Face à l’une des premières grosses tempêtes de l’année, les bateaux travaillant contre la marée noire ont reçu le 22 juillet l’ordre de quitter les lieux ©DR
Alors que les bateaux luttant contre la marée noire dans le Golfe du Mexique ont reçu ce week-end l’ordre de quitter les lieux pour cause de tempête tropicale, un technicien de BP a fait vendredi 23 juillet une déclaration fracassante. Entendu par une commission d’enquête américaine, il a révélé que le système de sécurité de la plateforme avait été débranché avant l’explosion.
La responsabilité de BP dans l’explosion de la plateforme pétrolière Deepwater Horizon, le 20 avril dans le Golfe du Mexique, est à nouveau sur la sellette. Selon Mike Williams, un ingénieur de forage travaillant alors sur le site, une alarme aurait été volontairement désactivée quelques mois avant la catastrophe. Suspecté de se déclencher de manière intempestive, le système censé indiqué une accumulation dangereuse de gaz méthane aurait été débranché afin que « les employés ne soient pas réveillés à trois heures du matin par de fausses alertes ». Le chef des techniciens électroniques a précisé que les capteurs fonctionnaient mais n’étaient pas programmés pour déclencher une alarme en cas d’urgence. Une déclaration auprès des enquêteurs qui a fait l’effet d’une bombe, mais qui reste néanmoins à prendre avec précaution. L’information contredit en effet d’autres témoignages. Ainsi, en mai, citant une enquête interne de BP, des élus américains avaient assuré que trois signaux avaient alerté les employés dans l’heure précédant l’explosion de l’imminence d’un danger.
La menace des cyclones
Le pétrolier britannique est plus que jamais dans le collimateur de l’administration américain qui tente de déterminer avec précision son rôle dans la pire marée noire des Etats-Unis. Selon le Wall street Journal, deux responsables de BP feraient également l’objet d’une enquête fédérale afin de déterminer leur éventuelle responsabilité dans l’explosion de Deepwater Horizon : Robert Kaluza, un responsable de la firme britannique qui supervisait les opérations sur le site, et Patrick O’Bryan, vice-président de BP en charge des forages.

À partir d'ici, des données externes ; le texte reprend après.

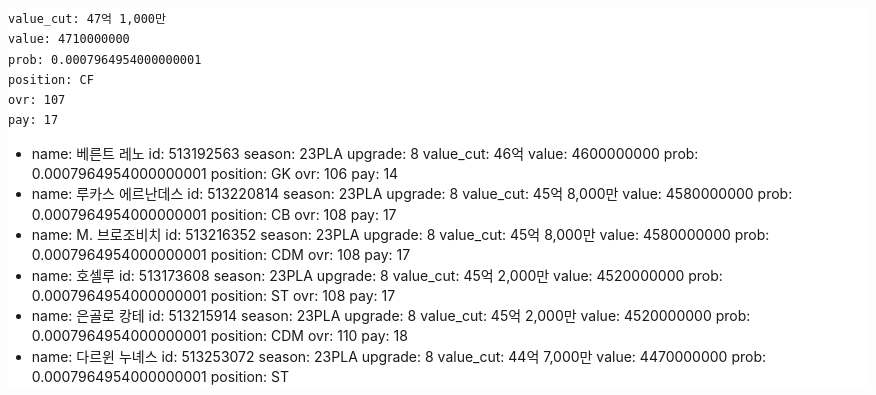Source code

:     value_cut: 47억 1,000만
    value: 4710000000
    prob: 0.0007964954000000001
    position: CF
    ovr: 107
    pay: 17
  - name: 베른트 레노
    id: 513192563
    season: 23PLA
    upgrade: 8
    value_cut: 46억
    value: 4600000000
    prob: 0.0007964954000000001
    position: GK
    ovr: 106
    pay: 14
  - name: 루카스 에르난데스
    id: 513220814
    season: 23PLA
    upgrade: 8
    value_cut: 45억 8,000만
    value: 4580000000
    prob: 0.0007964954000000001
    position: CB
    ovr: 108
    pay: 17
  - name: M. 브로조비치
    id: 513216352
    season: 23PLA
    upgrade: 8
    value_cut: 45억 8,000만
    value: 4580000000
    prob: 0.0007964954000000001
    position: CDM
    ovr: 108
    pay: 17
  - name: 호셀루
    id: 513173608
    season: 23PLA
    upgrade: 8
    value_cut: 45억 2,000만
    value: 4520000000
    prob: 0.0007964954000000001
    position: ST
    ovr: 108
    pay: 17
  - name: 은골로 캉테
    id: 513215914
    season: 23PLA
    upgrade: 8
    value_cut: 45억 2,000만
    value: 4520000000
    prob: 0.0007964954000000001
    position: CDM
    ovr: 110
    pay: 18
  - name: 다르윈 누녜스
    id: 513253072
    season: 23PLA
    upgrade: 8
    value_cut: 44억 7,000만
    value: 4470000000
    prob: 0.0007964954000000001
    position: ST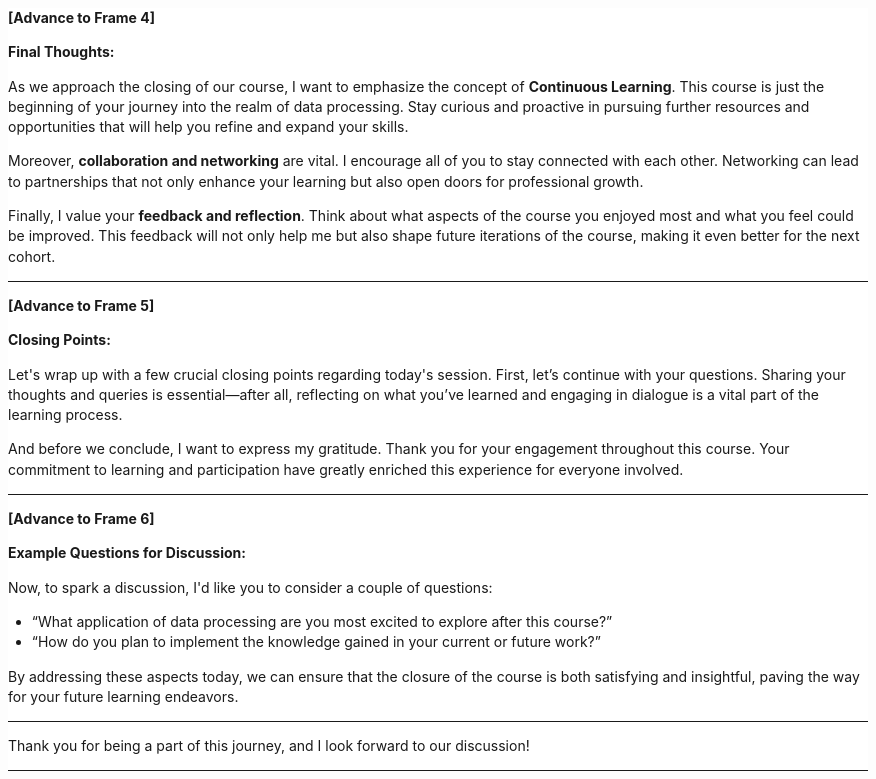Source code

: 
**[Advance to Frame 4]**

**Final Thoughts:**

As we approach the closing of our course, I want to emphasize the concept of **Continuous Learning**. This course is just the beginning of your journey into the realm of data processing. Stay curious and proactive in pursuing further resources and opportunities that will help you refine and expand your skills.

Moreover, **collaboration and networking** are vital. I encourage all of you to stay connected with each other. Networking can lead to partnerships that not only enhance your learning but also open doors for professional growth.

Finally, I value your **feedback and reflection**. Think about what aspects of the course you enjoyed most and what you feel could be improved. This feedback will not only help me but also shape future iterations of the course, making it even better for the next cohort.

---

**[Advance to Frame 5]**

**Closing Points:**

Let's wrap up with a few crucial closing points regarding today's session. First, let’s continue with your questions. Sharing your thoughts and queries is essential—after all, reflecting on what you’ve learned and engaging in dialogue is a vital part of the learning process.

And before we conclude, I want to express my gratitude. Thank you for your engagement throughout this course. Your commitment to learning and participation have greatly enriched this experience for everyone involved.

---

**[Advance to Frame 6]**

**Example Questions for Discussion:**

Now, to spark a discussion, I'd like you to consider a couple of questions:
- “What application of data processing are you most excited to explore after this course?”
- “How do you plan to implement the knowledge gained in your current or future work?”

By addressing these aspects today, we can ensure that the closure of the course is both satisfying and insightful, paving the way for your future learning endeavors.

---

Thank you for being a part of this journey, and I look forward to our discussion!

---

La tempête tropicale Bonnie est venu ce week-end compliquer un peu plus la stratégie du pétrolier pour stopper définitivement la fuite de pétrole et la pollution engendrée. Les vents violents et la houle ont retardé d’au moins quelques jours les opérations contre la marée noire, selon Thad Allen, commandant du dispositif mis en place pour lutter contre la catastrophe. Selon le groupe pétrolier BP, le couvercle installé dix jours plus tôt pour colmater la fuite, peut résister à ce type tempête. Une course contre la montre s’est néanmoins engagé avant l’arrivée des premiers cyclones, habituels dans cette partie du monde dès la fin de l’été. Selon leur violence, ils pourraient sérieusement remettre en cause les travaux du pétrolier.